EXERCISE OBJECTIVE: For every line in the entries that contains "used", show the whole line.

DATA SHOWN:
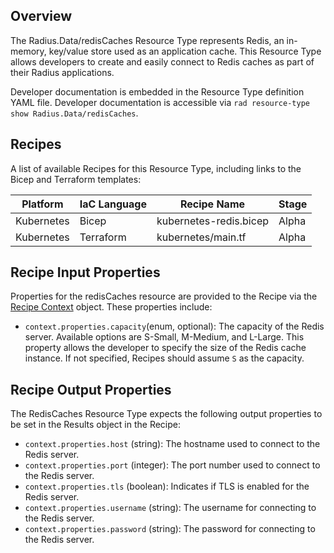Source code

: ## Overview

The Radius.Data/redisCaches Resource Type represents Redis, an in-memory, key/value store used as an application cache. This Resource Type allows developers to create and easily connect to Redis caches as part of their Radius applications.

Developer documentation is embedded in the Resource Type definition YAML file. Developer documentation is accessible via `rad resource-type show Radius.Data/redisCaches`.

## Recipes

A list of available Recipes for this Resource Type, including links to the Bicep and Terraform templates:

|Platform| IaC Language| Recipe Name | Stage |
|---|---|---|---|
| Kubernetes | Bicep | kubernetes-redis.bicep | Alpha |
| Kubernetes | Terraform | kubernetes/main.tf | Alpha |

## Recipe Input Properties

Properties for the redisCaches resource are provided to the Recipe via the [Recipe Context](https://docs.radapp.io/reference/context-schema/) object. These properties include:

- `context.properties.capacity`(enum, optional): The capacity of the Redis server. Available options are S-Small, M-Medium, and L-Large. This property allows the developer to specify the size of the Redis cache instance. If not specified, Recipes should assume `S` as the capacity.

## Recipe Output Properties

The RedisCaches Resource Type expects the following output properties to be set in the Results object in the Recipe:

- `context.properties.host` (string): The hostname used to connect to the Redis server.
- `context.properties.port` (integer): The port number used to connect to the Redis server.
- `context.properties.tls` (boolean): Indicates if TLS is enabled for the Redis server.
- `context.properties.username` (string): The username for connecting to the Redis server.
- `context.properties.password` (string): The password for connecting to the Redis server.
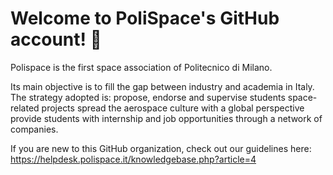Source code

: # Welcome to PoliSpace's GitHub account! 🚀

Polispace is the first space association of Politecnico di Milano.

Its main objective is to fill the gap between industry and academia in Italy. The strategy adopted is: propose, endorse and supervise students space-related projects spread the aerospace culture with a global perspective provide students with internship and job opportunities through a network of companies.


If you are new to this GitHub organization, check out our guidelines here: https://helpdesk.polispace.it/knowledgebase.php?article=4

ANSWER SPACE:
The Radius.Data/redisCaches Resource Type represents Redis, an in-memory, key/value store used as an application cache. This Resource Type allows developers to create and easily connect to Redis caches as part of their Radius applications.
- `context.properties.host` (string): The hostname used to connect to the Redis server.
- `context.properties.port` (integer): The port number used to connect to the Redis server.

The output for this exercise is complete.